The international response to the economic crisis has been equally insufficient. The International Monetary Fund estimates that wealthy countries have spent more than 24 percent of their gross domestic products to support their economies, dwarfing what the lower-income countries have been able to do for themselves. (Whereas the United States has spent more than $5 trillion, 27 percent of its GDP, India has spent the equivalent of 4.1 percent of GDP, while in Haiti the figure is 0.6 percent and in Brazil it is 9.2 percent.) Exacerbating this inequity, wealthier nations committed only 1 percent of what they spent at home — $161.2 billion — to overseas development in 2020. Overall, the World Bank and similar regional banks increased lending to lower-income countries far less than they did during the 2008 financial crisis.

As a result, hundreds of millions of people have fallen farther behind in India, Brazil, Haiti and elsewhere.  In the United States, the poverty rate declined in 2020 because of fiscal and other measures, but the World Bank estimates that, globally, more than 500 million additional people have been pushed into poverty — living on less than $5.50 per day — since last year. Before the pandemic, many of those people were making enough to improve the lives of their families, drive local economic growth, and provide political and social stability in their communities. No longer.  

The global economy will recover eventually. But without greater economic support, this increased vulnerability in the developing world will take years, perhaps a decade, to repair. Until then, as these examples show, the new divergence will stoke national and global instability and create risks for every nation — high-, middle- and low-income alike. Such vulnerability at such a scale also means that many nations are ill prepared for the next crisis, whether caused by a new coronavirus variant, an economic shock or a severe weather event driven by climate change.
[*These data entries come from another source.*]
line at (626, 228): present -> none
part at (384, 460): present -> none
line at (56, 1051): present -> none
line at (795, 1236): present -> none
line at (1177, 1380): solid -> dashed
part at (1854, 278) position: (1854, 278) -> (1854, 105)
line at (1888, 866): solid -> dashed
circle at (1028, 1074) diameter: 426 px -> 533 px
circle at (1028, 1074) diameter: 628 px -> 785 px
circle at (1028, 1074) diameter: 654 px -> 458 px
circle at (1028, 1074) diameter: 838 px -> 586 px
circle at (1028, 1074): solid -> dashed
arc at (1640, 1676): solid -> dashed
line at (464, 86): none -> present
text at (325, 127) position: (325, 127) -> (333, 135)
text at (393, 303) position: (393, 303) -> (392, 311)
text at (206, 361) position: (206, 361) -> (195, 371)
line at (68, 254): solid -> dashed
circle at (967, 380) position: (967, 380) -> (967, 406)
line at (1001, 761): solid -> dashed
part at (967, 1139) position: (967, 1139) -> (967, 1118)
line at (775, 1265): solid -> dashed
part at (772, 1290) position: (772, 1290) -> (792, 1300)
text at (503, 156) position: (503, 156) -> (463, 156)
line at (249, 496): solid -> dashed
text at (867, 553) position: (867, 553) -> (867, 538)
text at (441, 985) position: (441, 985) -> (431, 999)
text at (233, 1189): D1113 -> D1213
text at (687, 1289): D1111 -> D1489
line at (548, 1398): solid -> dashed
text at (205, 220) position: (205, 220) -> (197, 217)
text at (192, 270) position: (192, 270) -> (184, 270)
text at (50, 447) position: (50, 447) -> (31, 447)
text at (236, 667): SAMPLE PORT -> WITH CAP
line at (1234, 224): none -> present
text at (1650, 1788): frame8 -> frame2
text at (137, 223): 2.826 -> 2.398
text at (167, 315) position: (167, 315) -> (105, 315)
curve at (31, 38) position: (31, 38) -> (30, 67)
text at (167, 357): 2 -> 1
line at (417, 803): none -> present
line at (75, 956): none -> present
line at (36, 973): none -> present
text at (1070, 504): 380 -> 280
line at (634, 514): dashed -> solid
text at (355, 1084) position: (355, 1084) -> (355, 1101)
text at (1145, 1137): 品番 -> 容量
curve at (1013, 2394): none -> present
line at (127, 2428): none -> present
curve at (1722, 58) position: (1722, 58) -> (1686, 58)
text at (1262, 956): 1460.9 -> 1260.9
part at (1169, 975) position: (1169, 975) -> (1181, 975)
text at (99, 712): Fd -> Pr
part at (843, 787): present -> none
Divergence is not inevitable. It’s a choice. Decisions by leaders, governments and institutions caused the divide between wealthier and lower-income nations to widen over the past year and half. That means leaders can choose to narrow it again. We don’t need novel ideas. The world knows what’s required to recover from the blow delivered by the coronavirus: sufficient vaccinations along with the fiscal resources to restore economic growth — precisely what developed nations have pursued at home. Leaders from wealthy countries should recognize that their nations will reliably recover from the pandemic’s health and economic crises only if the whole world does.